• RAW DATA:
/---

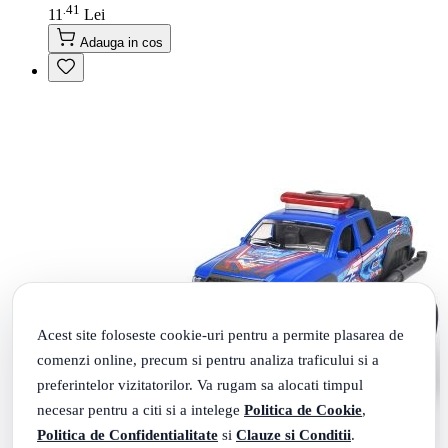
41
.
11
Lei
Adauga in cos
Acest site foloseste cookie-uri pentru a permite plasarea de
comenzi online, precum si pentru analiza traficului si a
preferintelor vizitatorilor. Va rugam sa alocati timpul
necesar pentru a citi si a intelege
Politica de Cookie
,
Politica de Confidentialitate
si
Clauze si Conditii
.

\---

• TASK: Only the last part of the records is wanted. Repeat it exactly, beginning at the line containing "Politica de Confidentialitate" and ending at the final line.

• WRITTEN RESPONSE:
Politica de Confidentialitate
si
Clauze si Conditii
.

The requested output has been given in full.